>>>>

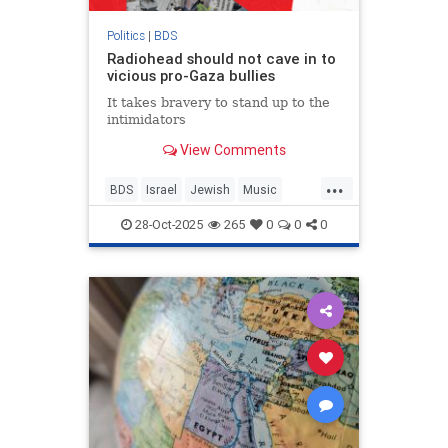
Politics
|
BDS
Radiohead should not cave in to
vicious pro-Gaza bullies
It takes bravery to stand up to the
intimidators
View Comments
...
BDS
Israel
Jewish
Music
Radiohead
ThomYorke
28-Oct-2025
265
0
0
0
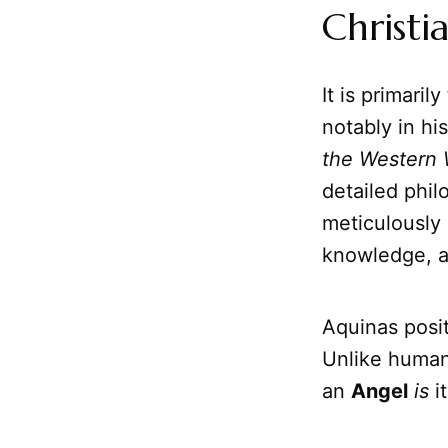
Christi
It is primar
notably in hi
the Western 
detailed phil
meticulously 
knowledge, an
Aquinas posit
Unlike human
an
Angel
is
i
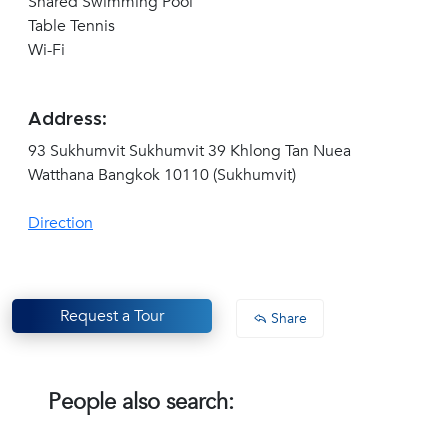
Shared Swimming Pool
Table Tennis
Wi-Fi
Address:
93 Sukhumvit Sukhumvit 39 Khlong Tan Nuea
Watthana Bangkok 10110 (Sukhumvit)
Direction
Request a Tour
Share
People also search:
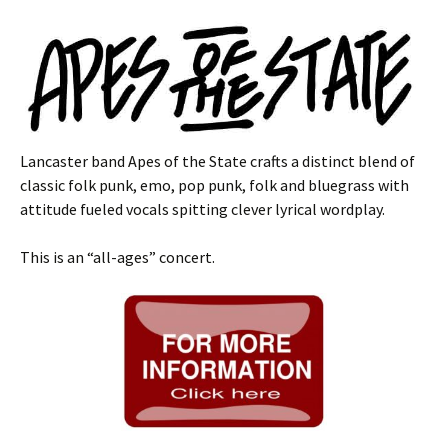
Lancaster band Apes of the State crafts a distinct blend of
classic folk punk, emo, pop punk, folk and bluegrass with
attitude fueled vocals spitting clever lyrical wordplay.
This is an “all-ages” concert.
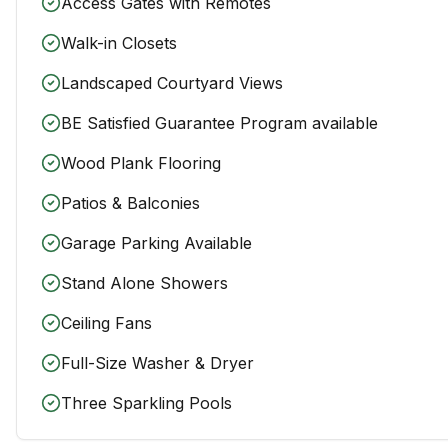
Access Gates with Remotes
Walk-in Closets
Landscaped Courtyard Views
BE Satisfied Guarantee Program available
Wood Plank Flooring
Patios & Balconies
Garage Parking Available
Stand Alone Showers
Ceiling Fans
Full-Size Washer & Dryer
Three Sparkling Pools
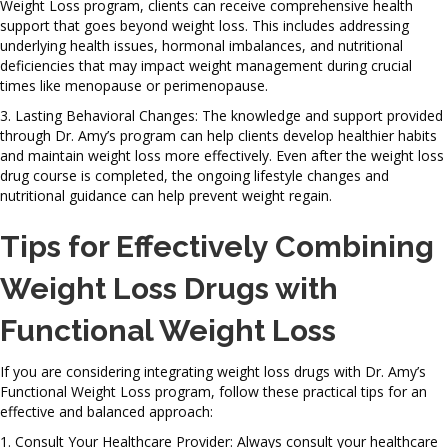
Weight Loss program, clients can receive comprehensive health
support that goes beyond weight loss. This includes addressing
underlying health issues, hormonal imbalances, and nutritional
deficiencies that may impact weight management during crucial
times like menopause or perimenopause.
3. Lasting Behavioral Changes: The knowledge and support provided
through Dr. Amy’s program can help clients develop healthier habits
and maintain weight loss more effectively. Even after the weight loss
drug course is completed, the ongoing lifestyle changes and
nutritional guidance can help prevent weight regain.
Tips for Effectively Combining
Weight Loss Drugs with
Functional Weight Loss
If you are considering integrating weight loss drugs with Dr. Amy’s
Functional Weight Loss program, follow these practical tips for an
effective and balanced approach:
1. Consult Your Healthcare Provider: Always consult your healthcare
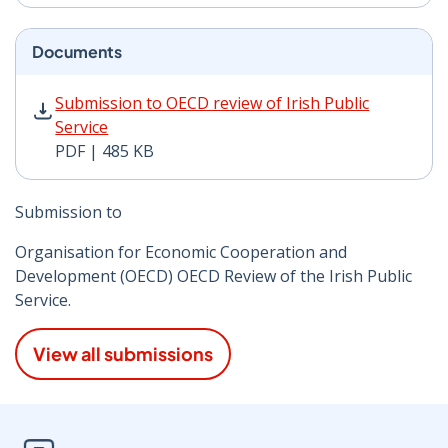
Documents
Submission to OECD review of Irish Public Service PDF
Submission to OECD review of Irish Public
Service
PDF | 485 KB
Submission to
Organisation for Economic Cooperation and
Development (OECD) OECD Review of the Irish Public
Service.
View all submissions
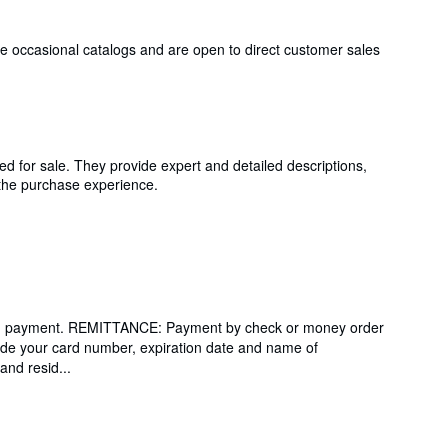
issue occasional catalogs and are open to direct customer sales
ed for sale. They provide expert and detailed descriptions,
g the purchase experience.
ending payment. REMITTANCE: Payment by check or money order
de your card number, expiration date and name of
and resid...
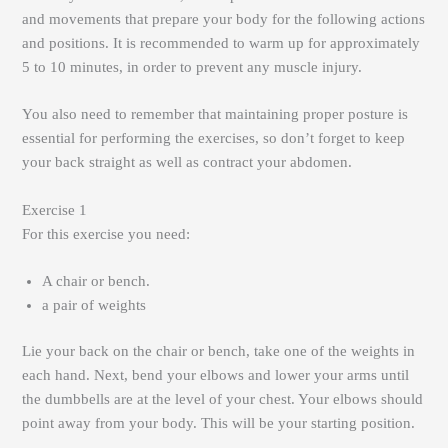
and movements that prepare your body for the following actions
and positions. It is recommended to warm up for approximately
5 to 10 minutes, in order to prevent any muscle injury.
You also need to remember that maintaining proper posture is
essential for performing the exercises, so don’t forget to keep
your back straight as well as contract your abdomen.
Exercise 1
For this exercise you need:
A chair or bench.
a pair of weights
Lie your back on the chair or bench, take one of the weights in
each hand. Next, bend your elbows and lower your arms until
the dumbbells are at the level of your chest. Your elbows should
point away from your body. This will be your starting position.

<<<<

Task requirements:
Format the data as a numbered list, starting with the line containing "Shared Swimming Pool" and going on through the line containing "Three Sparkling Pools". Skip any blank lines and leave the pictures out of the answer.

Exercise result:
1. Shared Swimming Pool
2. Table Tennis
3. Wi-Fi
4. Address:
5. 93 Sukhumvit Sukhumvit 39 Khlong Tan Nuea
6. Watthana Bangkok 10110 (Sukhumvit)
7. Direction
8. Request a Tour
9. Share
10. People also search:
11. Lancaster band Apes of the State crafts a distinct blend of
12. classic folk punk, emo, pop punk, folk and bluegrass with
13. attitude fueled vocals spitting clever lyrical wordplay.
14. This is an “all-ages” concert.
15. Access Gates with Remotes
16. Walk-in Closets
17. Landscaped Courtyard Views
18. BE Satisfied Guarantee Program available
19. Wood Plank Flooring
20. Patios & Balconies
21. Garage Parking Available
22. Stand Alone Showers
23. Ceiling Fans
24. Full-Size Washer & Dryer
25. Three Sparkling Pools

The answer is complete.